- Cover to BrainBanx: Down upon the Darkness #1, art by Temujin

Publication information
- Publisher: Helix (DC Comics imprint)
- Schedule: Monthly
- Format: Limited series
- Publication date: 1997
- No. of issues: 6
- Main character(s): Anna Elysian Ellis Shepherd

Creative team
- Created by: Elaine Lee and Jason Temujin Minor
- Written by: Elaine Lee
- Artist: Jason Temujin Minor
- Colorist: Tatjana Wood
- Editor: Stuart Moore

= BrainBanx =

Comic book series

BrainBanx is a six-issue comic book limited series published in 1997 as part of the short-lived DC Comics imprint, Helix. Written by Elaine Lee and featuring artwork by Jason Temujin Minor, the title narrates the tale of the red-headed Anna Elysian, a telepathic intelligence operative working undercover in a distant future world.

==Plot synopsis==
Anna is a 'Mount' which means that she is an agent who shares her body and her consciousness with one of the corporeal occupants ('volunteers') of the BrainBanx (or 'pool'), a series of sophisticated life support tanks administered by the galactic government. In Anna's case, she is joined with Ellis Shepherd (or 'Shep') a former employee of the Organic Ranching Corporation (ORC) who has fled his position upon discovering evidence of certain prohibited cross-breeding experiments that ORC had been performing with sheep.

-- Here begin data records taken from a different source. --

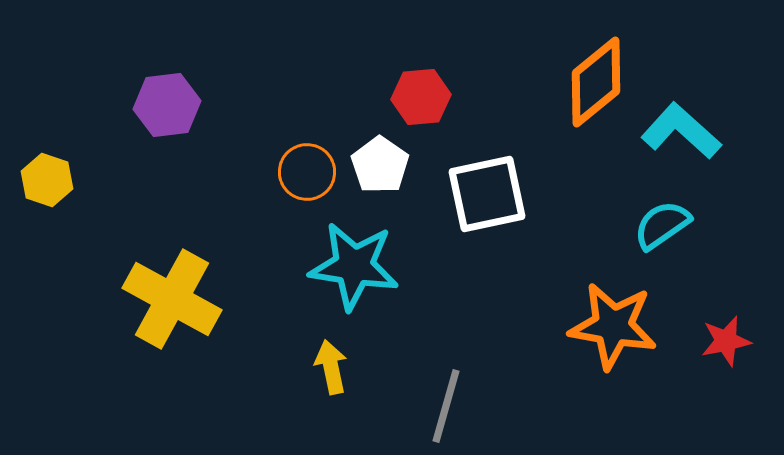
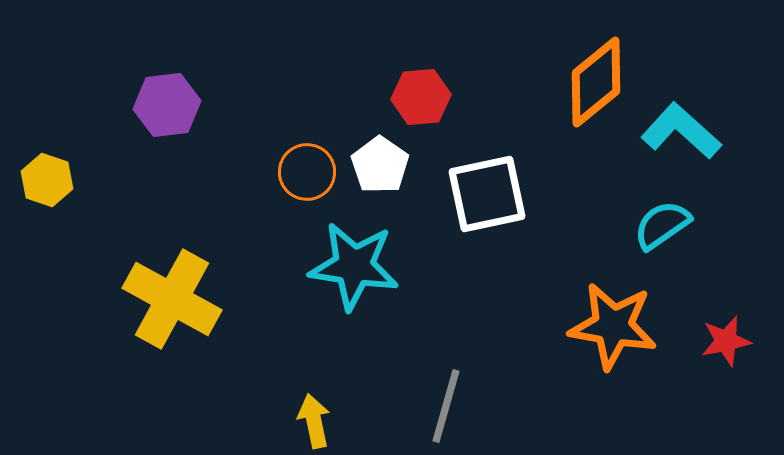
yellow arrow: moved 17 px left, 54 px down
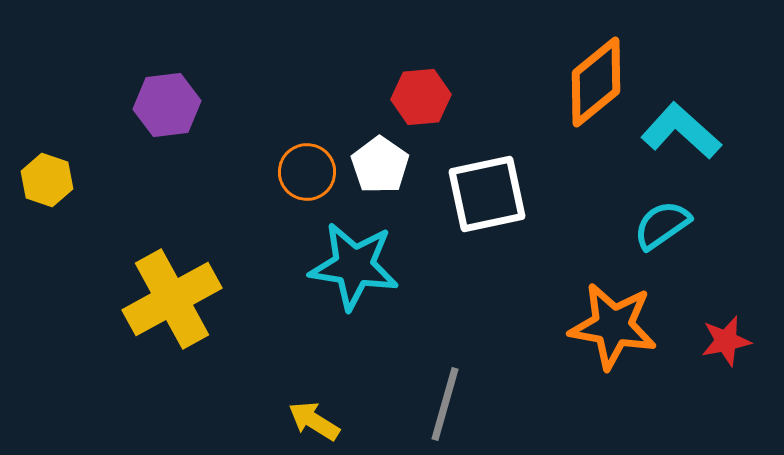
yellow cross: rotated 32 degrees clockwise
gray line: moved 1 px left, 2 px up
yellow arrow: rotated 46 degrees counterclockwise
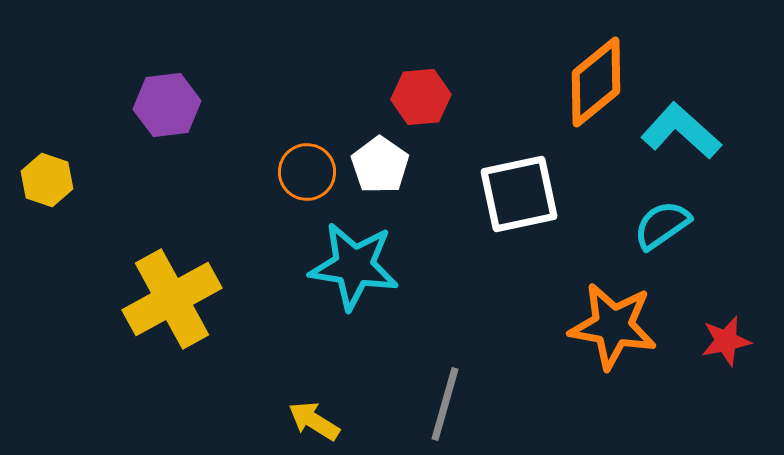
white square: moved 32 px right
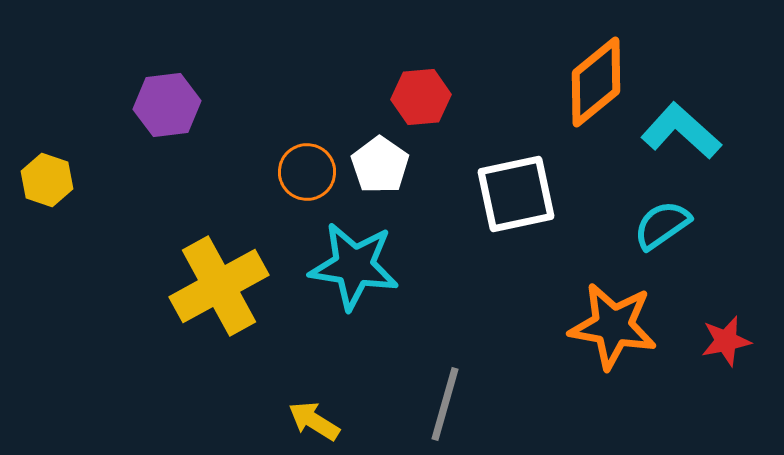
white square: moved 3 px left
yellow cross: moved 47 px right, 13 px up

As the series unfolds, Anna uncovers illegal plans to grow human brains in the bodies of animals and must also reconcile her emerging feelings for Shep with whom she shares her mind and body.

==Themes==
In her foreword to the series, Elaine Lee described her wish to focus on human relationships in the title:

...Science fiction is at its best when it offers us new ways to look at our problems. It is silliest when it offers too many (or too simple solutions). Then it is simply an allegory..... or worse propaganda..... My very favourite thing is the relationship between men and women, and putting one of each into the same mind with no means of escape, is a way of exploring that relationship.